The baby raccoons also liked eggs. We would crack them slightly and hide them around the yard so they learned to hunt for their food. Eventually they were released on my cousin’s farm.
My Mom also liked to tell people about the time I fed the bear in Algonquin Park. I know, lots of people feed bears in Algonquin, even though you’re not supposed to. On this particular occasion we were on our way home. I was four and my Mom was pregnant with Steve. We were in a car and space was at a premium, so I was in the backseat with the cooler and pillows. Just before we reached the Park gate, all the cars came to a stop, as there was a large black bear up ahead at the side of the road. Everyone was craning their necks to see it, including my parents. The bear wandered off and my Mom turned to me to make sure I saw it. She almost had a heart attack. There was her baby; cooler wide open, window rolled down, and feeding bacon to a second bear that had sidled up to our car. When my Mother could finally talk, she asked me what on earth I was thinking? I told her he looked hungry.
When I was six we moved to Burlington on Lakeshore Road. My school was several blocks away up a side street that ran perpendicular to Lakeshore. On the corner where I crossed was a service station and I walked by it twice a day going to and from school. Tied up in back was a very scraggly German Sheppard, and all the kids were scared of it. It barked and growled and strained against its chain whenever someone went by and my Mother made me swear I would never get close to it. Most days I walked to school with my friend Launa but if she was sick or something I’d be on my own. On one such day I crossed at the corner with the light and started off when I heard this dog carrying on as usual. There was no one around. I got as close as I dared and opening up my lunch, threw him half my sandwich which he ate in one gulp. The next couple of mornings I did the same thing. Then one day I stopped on my way home. I had one of those Halloween bags of chips left so I slowly walked up to him and fed him a chip. They were Salt & Vinegar, and he liked them!

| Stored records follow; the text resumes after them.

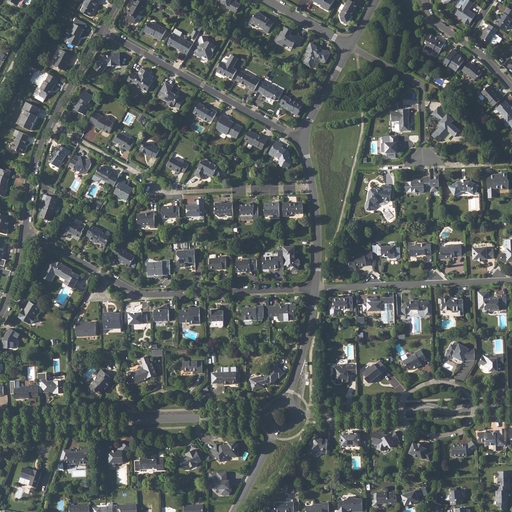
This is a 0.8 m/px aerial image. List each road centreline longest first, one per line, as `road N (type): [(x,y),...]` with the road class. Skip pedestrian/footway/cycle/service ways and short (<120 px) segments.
road 1 (residential): [(51,123),(161,192),(313,188)]
road 2 (residential): [(0,425),(270,414)]
road 3 (residential): [(103,29),(303,139)]
road 4 (residential): [(316,287),(511,280)]
road 5 (residential): [(316,413),(511,406)]
road 6 (residential): [(26,232),(135,291),(179,293)]
road 7 (residential): [(351,45),(420,87),(424,157)]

And that is where my mother found me some time later. I was late so she had started off to see if she could see me coming. What she saw was me sitting on a curb with my arm around this mangy German Sheppard sharing a bag of chips!
After she’d sent me to wash my hands she sat me down in our kitchen and said, “that dog is vicious. What were you thinking?”
I told her he wasn’t vicious, he was just hungry.
Naturally, my mother loved to tell my husband stories about me as a kid, so I say he has no one to blame but himself – he married me anyway! Once our own kids were in school I decided to go back to work full time and found a great job working for a growing biotech company that recruited computer engineers and scientists from all over the world. A lot of the new employees were single and came to Canada not knowing a soul. One day my husband came home from work and noticed an extra place setting on the table. He asked who was coming for dinner? I mentioned a hard to pronounce name with lots of letters in it. “He’s a new programmer”, I explained. “He looks hungry, I don’t think he eats right”.
Without another word my husband went and picked up the phone. He called my Mother.
“Just thought you’d like to know, she’s still feeding strays, except now they’re people”.